By MIKEY HIRANO CULROSS
Rafu Entertainment Editor
Motoring her way to Las Vegas Monday, Tia Carrere was still in the post-Grammy glow.
Though known primarily on the mainland as an actress, Carrere has long had a love for music. That love remained plainly evident after she picked up the award for best Hawaiian music Sunday the 2011 Grammy Awards. It was her fourth nomination in the category.
“Sitting there, when they announced my name, I didn’t have time to react, because my mom and sister jumped out of their seats,” Carrere told The Rafu Monday afternoon.
“In past years, I had been a presenter, and I always told people who won to run to the stage, because walking up to accept their awards is what makes the show run so long,” she explained.
Carrere won the honor for her collection of songs with lyrics in Hawaiian, “Huana ke Aloha,” which was produced by her longtime friend and collaborator, Daniel Ho. Other big winners on Monday night included violinist Mitsuko Uchida, who took best instrumental soloist performance honors for “Mozart: Piano Concertos Nos. 23 and 24,” and Tak Matsumoto, a member of the Japanese rock band B’z picked up a Grammy for best pop instrumental album “Take Your Pick.” Honolulu-native Bruno Mars, who was nominated for seven Grammys, won best pop male vocal performance for “Just The Way You Are.”
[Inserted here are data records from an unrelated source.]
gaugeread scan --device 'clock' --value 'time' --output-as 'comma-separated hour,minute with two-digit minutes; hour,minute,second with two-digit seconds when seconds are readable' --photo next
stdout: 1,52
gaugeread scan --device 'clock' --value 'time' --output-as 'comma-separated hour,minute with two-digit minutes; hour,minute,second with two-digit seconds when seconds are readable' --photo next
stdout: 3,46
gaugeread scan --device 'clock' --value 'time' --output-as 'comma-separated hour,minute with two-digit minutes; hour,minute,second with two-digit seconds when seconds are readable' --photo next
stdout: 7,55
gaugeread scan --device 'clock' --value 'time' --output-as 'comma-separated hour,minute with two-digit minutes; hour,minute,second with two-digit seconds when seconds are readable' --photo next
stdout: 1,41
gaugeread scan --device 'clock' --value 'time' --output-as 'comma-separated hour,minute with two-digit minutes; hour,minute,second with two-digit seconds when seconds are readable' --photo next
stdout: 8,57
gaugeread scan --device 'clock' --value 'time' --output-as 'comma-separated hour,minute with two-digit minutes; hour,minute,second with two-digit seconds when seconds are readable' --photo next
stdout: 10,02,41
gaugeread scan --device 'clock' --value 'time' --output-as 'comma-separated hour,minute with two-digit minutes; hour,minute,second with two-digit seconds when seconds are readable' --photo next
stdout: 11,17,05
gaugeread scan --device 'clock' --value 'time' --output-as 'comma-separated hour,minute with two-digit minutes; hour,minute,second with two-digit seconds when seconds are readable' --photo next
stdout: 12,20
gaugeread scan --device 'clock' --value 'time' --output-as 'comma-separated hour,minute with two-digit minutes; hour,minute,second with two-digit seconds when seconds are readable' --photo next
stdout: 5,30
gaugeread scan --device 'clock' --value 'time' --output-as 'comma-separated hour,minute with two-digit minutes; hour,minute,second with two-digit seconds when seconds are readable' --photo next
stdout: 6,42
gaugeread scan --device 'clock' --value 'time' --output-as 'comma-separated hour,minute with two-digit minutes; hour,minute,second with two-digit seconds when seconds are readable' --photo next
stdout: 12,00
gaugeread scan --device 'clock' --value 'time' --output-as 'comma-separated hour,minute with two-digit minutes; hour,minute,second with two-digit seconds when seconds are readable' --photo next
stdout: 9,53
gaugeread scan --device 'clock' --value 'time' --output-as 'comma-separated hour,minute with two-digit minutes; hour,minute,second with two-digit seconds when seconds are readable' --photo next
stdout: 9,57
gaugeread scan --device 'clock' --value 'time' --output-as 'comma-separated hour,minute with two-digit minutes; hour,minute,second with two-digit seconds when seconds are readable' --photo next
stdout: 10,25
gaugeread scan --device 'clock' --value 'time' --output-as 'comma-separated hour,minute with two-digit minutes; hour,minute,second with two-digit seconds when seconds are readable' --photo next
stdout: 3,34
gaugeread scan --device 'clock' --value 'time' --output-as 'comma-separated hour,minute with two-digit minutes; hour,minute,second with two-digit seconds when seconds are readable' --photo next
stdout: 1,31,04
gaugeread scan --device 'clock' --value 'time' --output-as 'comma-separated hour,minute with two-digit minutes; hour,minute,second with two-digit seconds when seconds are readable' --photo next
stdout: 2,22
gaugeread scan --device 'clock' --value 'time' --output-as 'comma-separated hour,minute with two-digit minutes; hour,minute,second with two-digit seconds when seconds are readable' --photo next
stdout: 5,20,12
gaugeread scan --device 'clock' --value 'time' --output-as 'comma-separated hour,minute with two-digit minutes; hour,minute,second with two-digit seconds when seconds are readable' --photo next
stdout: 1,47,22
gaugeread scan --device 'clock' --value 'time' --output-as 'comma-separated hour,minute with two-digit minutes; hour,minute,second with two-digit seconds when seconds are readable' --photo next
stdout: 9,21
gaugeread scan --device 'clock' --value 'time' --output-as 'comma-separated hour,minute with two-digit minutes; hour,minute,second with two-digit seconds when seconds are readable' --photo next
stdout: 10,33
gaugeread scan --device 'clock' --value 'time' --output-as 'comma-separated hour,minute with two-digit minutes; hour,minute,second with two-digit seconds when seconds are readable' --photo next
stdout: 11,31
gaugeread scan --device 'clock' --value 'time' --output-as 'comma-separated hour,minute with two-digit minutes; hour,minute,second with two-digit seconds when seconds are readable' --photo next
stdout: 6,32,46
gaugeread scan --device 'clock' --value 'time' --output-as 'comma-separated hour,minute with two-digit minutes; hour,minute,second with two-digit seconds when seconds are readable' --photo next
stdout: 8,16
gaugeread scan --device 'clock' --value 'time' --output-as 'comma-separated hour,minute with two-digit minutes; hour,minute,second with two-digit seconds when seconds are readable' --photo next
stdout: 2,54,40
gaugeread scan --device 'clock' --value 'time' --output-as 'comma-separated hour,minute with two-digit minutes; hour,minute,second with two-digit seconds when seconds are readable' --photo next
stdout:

During a promotional event for her album last October, Ho said that the opportunity to record has transformed Carrere, with whom he has been singing and performing since they were 14 years old.
“She’s always had music inside and was afraid to let it out,” Ho explained. “I knew that, because we were playing music when we were 14, so I knew that she was an amazing vocalist back then, she’s even better now. It was music that we grew up singing. Our first record was all familiar Hawaiian songs and we took it a step further by doing all originals for the next two CDs. With this album, these are traditional and classical melodies set to original Hawaiian lyrics, mixed with jazz and classical. It’s an exploration.”
A notable side note to the award for “Huana ke Aloha” is that it contains no slack key guitar, the trademark sound of traditional Hawaiian music recognized worldwide. Carrere said that there has been some grumbling by Hawaiian music purists about the awards for a new direction in island music, but that she hopes her notoriety helps spread appreciation of the genre.
“It’s kind of shame that there’s some sour grapes,” Carrere said. “I like to think we’re taking Hawaiian music to a wider world stage, and that we bring more attention to the music of Hawaii. Whatever the style or interpretation, we love playing it.”
This is Carrere’s second Grammy, after winning one with Ho for their 2008 album “Ikena.” She said that Ho was every bit a part of “Huana ke Aloha” as herself, and that he deserved equal credit.
“Daniel’s name should have been on this album,” she claimed. “He’s a music genius and he’s the one who has made all this possible. He does everything and I am fortunate to be able to call him my friend. He has made all my dreams come true.”
With Ho stepping to the stage with her Sunday during the pre-telecast awards ceremony, Carrere said in her acceptance speech, “Everybody thinks I’m an actress, but I’m a singer and a musician first and foremost and that’s where my heart lies.”